Just over a year ago, a man by the name of James Andrew Bates drew a charge of first-degree murder after police found the deceased body of Victor Collins in Bates’ hot tub. While investigating the who, what, why, when, and how of the incident, the Bentonville Police Department noticed a slew of connected devices installed throughout Bates’ home — including a Honeywell alarm system and, the device in question, an Amazon Echo.

Requested by the police was access to any audio recordings, text records, purchase history, or transcribed documents pertaining to Bates and any of his relative Amazon information. Amazon has not fulfilled the police department’s solicitation for the Echo’s audio recordings, though it has already supplied Bates’ prior purchases and account information. The police department says it already pulled data from the Echo, though it’s not entirely known how much usable audio or text was not only extracted but capable of being utilized in court.

Police in Bentonville, Arkansas submitted a search warrant asking Amazon for unprecedented access to a murder suspect’s Echo device.

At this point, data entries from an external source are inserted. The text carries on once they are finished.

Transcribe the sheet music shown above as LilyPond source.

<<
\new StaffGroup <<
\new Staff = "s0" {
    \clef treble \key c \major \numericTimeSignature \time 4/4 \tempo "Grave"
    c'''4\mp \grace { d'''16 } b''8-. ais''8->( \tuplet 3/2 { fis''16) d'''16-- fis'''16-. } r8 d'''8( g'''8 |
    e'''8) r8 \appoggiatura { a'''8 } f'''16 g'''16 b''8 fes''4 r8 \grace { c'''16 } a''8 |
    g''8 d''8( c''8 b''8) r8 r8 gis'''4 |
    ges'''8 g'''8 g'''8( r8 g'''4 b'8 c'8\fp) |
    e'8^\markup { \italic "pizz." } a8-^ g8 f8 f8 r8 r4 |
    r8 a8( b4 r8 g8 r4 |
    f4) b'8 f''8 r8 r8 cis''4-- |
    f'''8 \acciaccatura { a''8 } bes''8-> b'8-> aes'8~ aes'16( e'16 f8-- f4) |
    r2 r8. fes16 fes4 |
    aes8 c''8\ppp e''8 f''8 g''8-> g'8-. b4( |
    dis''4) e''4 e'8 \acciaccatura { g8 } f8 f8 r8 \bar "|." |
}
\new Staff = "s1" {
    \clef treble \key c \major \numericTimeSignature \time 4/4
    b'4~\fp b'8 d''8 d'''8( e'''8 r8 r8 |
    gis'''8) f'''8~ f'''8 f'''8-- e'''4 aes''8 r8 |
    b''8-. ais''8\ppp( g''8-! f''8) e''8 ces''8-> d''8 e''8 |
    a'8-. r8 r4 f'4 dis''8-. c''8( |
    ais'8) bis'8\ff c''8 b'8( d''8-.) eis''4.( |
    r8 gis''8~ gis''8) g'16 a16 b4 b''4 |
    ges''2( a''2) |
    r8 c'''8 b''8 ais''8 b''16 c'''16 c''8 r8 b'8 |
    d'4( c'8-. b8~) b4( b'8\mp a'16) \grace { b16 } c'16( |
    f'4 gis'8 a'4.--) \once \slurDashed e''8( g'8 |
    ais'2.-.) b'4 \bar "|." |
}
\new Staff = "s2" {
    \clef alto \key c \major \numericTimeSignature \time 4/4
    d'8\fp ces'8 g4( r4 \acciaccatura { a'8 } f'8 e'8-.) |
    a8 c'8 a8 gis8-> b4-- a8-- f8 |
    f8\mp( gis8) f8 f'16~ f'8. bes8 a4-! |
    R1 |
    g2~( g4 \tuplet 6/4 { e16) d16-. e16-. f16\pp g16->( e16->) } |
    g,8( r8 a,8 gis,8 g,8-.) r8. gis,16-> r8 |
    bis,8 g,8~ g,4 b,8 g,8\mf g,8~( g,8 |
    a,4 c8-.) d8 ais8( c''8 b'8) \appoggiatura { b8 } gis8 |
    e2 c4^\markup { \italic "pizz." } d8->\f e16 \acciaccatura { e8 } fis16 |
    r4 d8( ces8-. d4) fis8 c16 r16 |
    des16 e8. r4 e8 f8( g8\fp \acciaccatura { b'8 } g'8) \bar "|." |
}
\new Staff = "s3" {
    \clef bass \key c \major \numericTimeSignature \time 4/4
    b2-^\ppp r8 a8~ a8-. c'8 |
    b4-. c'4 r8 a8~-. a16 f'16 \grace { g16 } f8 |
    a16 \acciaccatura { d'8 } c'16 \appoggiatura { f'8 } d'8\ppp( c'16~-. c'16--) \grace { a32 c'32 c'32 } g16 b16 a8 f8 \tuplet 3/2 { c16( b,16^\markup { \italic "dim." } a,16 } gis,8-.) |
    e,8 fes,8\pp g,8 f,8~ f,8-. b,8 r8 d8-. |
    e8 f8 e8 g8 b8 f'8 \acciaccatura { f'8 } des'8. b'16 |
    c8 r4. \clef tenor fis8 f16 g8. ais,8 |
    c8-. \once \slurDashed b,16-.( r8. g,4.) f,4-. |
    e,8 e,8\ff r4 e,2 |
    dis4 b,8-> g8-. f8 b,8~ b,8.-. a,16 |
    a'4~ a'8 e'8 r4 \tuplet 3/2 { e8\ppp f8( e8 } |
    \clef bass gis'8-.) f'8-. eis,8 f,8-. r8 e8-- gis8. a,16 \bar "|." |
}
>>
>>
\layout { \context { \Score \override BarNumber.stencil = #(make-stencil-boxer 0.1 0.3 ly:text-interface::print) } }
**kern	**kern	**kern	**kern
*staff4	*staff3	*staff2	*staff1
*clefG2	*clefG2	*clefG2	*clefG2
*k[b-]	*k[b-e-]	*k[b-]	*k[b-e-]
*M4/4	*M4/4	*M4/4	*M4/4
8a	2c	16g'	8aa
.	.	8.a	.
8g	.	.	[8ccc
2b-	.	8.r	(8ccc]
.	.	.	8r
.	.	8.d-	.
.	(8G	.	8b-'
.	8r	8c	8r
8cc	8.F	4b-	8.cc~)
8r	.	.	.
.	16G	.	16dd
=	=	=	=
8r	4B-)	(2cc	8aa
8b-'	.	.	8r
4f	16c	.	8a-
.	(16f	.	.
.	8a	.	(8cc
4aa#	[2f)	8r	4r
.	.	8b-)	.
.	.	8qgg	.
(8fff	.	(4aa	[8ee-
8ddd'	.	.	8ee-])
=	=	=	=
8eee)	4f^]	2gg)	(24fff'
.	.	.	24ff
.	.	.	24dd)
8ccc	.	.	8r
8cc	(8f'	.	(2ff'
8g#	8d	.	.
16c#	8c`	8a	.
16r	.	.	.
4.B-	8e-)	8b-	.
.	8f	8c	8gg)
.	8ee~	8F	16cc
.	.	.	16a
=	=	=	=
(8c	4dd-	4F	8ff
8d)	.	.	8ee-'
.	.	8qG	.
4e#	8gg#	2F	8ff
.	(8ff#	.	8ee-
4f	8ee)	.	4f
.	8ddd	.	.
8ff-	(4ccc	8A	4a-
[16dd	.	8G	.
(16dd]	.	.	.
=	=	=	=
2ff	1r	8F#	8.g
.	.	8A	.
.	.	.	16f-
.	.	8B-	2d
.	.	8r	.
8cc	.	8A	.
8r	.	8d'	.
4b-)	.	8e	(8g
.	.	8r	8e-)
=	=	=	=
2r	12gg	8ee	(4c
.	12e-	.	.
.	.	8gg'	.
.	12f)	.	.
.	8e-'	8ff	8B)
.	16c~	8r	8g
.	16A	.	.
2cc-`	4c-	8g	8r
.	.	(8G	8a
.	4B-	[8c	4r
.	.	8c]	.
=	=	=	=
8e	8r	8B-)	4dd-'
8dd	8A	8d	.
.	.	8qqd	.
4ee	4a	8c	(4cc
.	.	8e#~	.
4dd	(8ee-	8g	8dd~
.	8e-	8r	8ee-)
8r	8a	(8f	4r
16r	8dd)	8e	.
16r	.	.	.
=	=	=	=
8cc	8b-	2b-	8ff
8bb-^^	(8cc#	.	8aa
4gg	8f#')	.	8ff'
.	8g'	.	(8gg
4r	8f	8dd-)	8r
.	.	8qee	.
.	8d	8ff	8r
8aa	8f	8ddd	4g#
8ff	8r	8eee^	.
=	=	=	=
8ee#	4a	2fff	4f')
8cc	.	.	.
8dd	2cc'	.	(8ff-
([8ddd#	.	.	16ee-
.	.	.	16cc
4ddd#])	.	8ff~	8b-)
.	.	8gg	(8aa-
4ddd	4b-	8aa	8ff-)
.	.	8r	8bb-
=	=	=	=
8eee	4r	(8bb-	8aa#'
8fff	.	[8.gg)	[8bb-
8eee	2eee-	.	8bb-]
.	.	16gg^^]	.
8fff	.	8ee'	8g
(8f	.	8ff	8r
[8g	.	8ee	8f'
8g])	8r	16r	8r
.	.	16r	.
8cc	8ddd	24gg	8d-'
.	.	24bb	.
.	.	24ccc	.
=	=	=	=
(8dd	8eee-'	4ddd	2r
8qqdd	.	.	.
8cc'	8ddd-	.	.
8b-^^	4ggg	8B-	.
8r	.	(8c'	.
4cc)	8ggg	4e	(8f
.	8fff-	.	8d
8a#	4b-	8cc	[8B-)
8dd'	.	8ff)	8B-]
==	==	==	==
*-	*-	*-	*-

So what could the police department have feasibly pulled from the Echo device? It’s known that Amazon’s voice-activated devices remain consistently awake while waiting for a specific wake word but whether or not it’s always actively listening or recording creates a bit of a gray area. According to an in-depth Wired article about Google Home and Amazon Echo’s ability to record voice, it’s pointed out that although the devices each search for a wake word, anything said before its designated prompt isn’t stored or transmitted. If this is true, then it’s unlikely the Bentonville police department holds much in the way of usable data — unless Bates uttered the wake word around the time of Collins’ death.

Although it’s unknown the kind of damning information this Echo may possess, the police did acknowledge that Bates’ water meter displayed a dramatic spike in usage during the night in question. Granted, a hot tub remains a central part of Collins’ mysterious death but the water meter shows that roughly 140 gallons of water were used over a brief two-hour time period from 1 a.m. to 3 a.m. To the investigators, this assessment of the water meter — and to a larger extent, the request for the Echo data — is them merely doing their job. As far as Bates’ defense attorney is concerned, it’s a violation of privacy.

“You have an expectation of privacy in your home, and I have a big problem that law enforcement can use the technology that advances our quality of life against us,” said Kimberly Weber, Bates’ defense attorney, according to a report by The Information.

More: Amazon raises the stakes, will equip all rooms at The Wynn in Vegas with an Echo

With the trial of James Andrew Bates scheduled for 2017, it’s expected the two sides — and eventually Amazon itself — will continue to debate the merit and virtue associated with openly sharing the data of a connected device such as Amazon’s Echo. However, it won’t be until this trial concludes for there to exist any semblance of a theory as to whether or not the actual data proves critical in the pursuit of justice — or if it serves as nothing more than an establishment of an unpredictable precedent.